» **What to do**
1 – In the post on database connection errors, list each field that the SQL30081N error message labels with a colon, together with the value it gives for that field.
2 – Transcribe word for word the part of the post on database connection errors starting with "The message doesn’t indicate" and going on through "the requested database.".

» **Given text**

<<<<

The message doesn’t indicate what the exact problem is nor how to fix it, just some unhelpful suggestions. It’s the “You can’t get there from here” story.

image001

[IBM][CLI Driver] SQL30081N A communication error has been detected. Communication protocol being used: “TCP/IP”. Communication API being used: “SOCKETS”. Location where the error was detected: “10.31.10.31”. Communication function detecting the error: “selectForConnectTimeout”. Protocol specific error code(s): “0”, “*”, “*”. SQLSTATE=08001

Unable to connect to the server […]. Check that the server is running and that you have access privileges to the requested database.

This one is even worse…there’s a bunch of developer-ese that is most likely leftover code from  back when IBM still shipped Token Ring and other protocols, it has no meaning to us. It’s like the other famous Maine farmer-giving-directions story where the farmer says “Go a few miles or thereabouts and take a left at the corner where the Hanson’s barn used to be that burned down awhile back.” The only marginally useful bit of the error message is the suggestion at the end (that is repeating what’s already at the top of the dialog).

The challenge with error messages like these is that the developers are doing the best they can and interconnecting pieces of software (like Tableau and your database of choice) is hard, sometimes there’s just not much information available to explain why things don’t work. Even more challenging is that all users like us care about is what we need to do next. This post is about what I do next when I run into errors like this. I use a checklist:

Checklist for Database Connection Errors

  1. Double-check that whatever information you were given about the database connection is correct and try again. For example I once was trying (and trying) to connect to a database server named something like “mhlsql” only it was really “mh1sql”. Oops!
  2. Triple-check that your information is correct. For example I was once given a database password that had a lot of gobbledygook and numbers and manually typed in the numbers again and again and had accidentally reversed two digits. If you can copy & paste information into the forms then do that instead of typing.

>>>>

» **Record set**
<<<<

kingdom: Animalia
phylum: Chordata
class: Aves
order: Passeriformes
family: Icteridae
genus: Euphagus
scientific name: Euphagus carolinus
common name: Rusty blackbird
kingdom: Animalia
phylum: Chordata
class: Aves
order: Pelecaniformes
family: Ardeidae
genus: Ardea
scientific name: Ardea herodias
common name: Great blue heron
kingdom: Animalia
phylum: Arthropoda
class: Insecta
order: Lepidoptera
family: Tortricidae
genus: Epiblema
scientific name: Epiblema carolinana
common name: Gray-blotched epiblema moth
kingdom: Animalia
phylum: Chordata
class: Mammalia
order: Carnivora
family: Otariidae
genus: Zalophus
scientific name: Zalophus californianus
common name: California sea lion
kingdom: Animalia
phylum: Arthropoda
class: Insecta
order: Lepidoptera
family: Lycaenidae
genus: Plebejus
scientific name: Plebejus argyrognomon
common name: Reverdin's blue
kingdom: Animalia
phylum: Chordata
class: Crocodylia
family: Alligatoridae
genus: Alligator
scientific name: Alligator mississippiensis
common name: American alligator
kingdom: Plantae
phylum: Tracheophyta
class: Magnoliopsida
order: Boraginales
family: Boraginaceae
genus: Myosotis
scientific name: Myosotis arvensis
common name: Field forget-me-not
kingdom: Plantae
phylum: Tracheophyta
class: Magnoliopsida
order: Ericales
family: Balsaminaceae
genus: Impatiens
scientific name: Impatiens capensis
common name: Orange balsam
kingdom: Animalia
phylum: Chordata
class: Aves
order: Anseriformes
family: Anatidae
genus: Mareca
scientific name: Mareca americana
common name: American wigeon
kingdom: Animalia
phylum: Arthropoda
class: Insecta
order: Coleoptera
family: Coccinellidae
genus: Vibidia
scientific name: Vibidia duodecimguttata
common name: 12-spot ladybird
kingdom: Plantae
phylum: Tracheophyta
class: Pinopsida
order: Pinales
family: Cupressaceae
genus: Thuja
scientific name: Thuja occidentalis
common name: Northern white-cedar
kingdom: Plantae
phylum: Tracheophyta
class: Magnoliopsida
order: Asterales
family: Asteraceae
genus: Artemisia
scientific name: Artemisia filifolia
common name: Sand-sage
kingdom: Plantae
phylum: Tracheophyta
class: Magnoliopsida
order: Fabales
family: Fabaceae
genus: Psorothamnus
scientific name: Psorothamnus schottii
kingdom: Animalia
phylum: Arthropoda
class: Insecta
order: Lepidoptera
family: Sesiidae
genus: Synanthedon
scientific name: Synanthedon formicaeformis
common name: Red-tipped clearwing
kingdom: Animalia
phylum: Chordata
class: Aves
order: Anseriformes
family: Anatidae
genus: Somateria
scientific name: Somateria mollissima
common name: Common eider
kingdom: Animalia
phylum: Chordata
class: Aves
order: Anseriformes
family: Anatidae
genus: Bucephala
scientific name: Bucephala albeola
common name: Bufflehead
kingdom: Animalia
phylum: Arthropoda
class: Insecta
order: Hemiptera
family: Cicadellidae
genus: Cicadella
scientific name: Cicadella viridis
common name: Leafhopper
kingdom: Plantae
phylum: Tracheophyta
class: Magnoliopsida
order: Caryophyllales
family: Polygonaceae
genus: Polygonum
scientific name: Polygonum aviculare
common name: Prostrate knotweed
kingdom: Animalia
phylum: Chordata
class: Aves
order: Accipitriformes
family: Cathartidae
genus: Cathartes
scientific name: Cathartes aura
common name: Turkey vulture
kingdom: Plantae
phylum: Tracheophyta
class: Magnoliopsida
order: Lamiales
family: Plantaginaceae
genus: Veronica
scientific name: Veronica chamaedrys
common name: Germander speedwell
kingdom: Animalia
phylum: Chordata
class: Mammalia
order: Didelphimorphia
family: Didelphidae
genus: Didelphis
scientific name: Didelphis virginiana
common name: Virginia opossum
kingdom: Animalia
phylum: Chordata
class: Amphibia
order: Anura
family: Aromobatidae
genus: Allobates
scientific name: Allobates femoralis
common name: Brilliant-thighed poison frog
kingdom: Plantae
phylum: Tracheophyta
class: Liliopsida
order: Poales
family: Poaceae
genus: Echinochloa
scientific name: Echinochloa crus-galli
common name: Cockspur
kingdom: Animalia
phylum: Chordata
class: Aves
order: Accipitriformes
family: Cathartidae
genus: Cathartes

>>>>

» **Answers for this exercise**
1 –
- Communication protocol being used: TCP/IP
- Communication API being used: SOCKETS
- Location where the error was detected: 10.31.10.31
- Communication function detecting the error: selectForConnectTimeout
- Protocol specific error code(s): "0", "*", "*"

2 –
The message doesn’t indicate what the exact problem is nor how to fix it, just some unhelpful suggestions. It’s the “You can’t get there from here” story.

image001

[IBM][CLI Driver] SQL30081N A communication error has been detected. Communication protocol being used: “TCP/IP”. Communication API being used: “SOCKETS”. Location where the error was detected: “10.31.10.31”. Communication function detecting the error: “selectForConnectTimeout”. Protocol specific error code(s): “0”, “*”, “*”. SQLSTATE=08001

Unable to connect to the server […]. Check that the server is running and that you have access privileges to the requested database.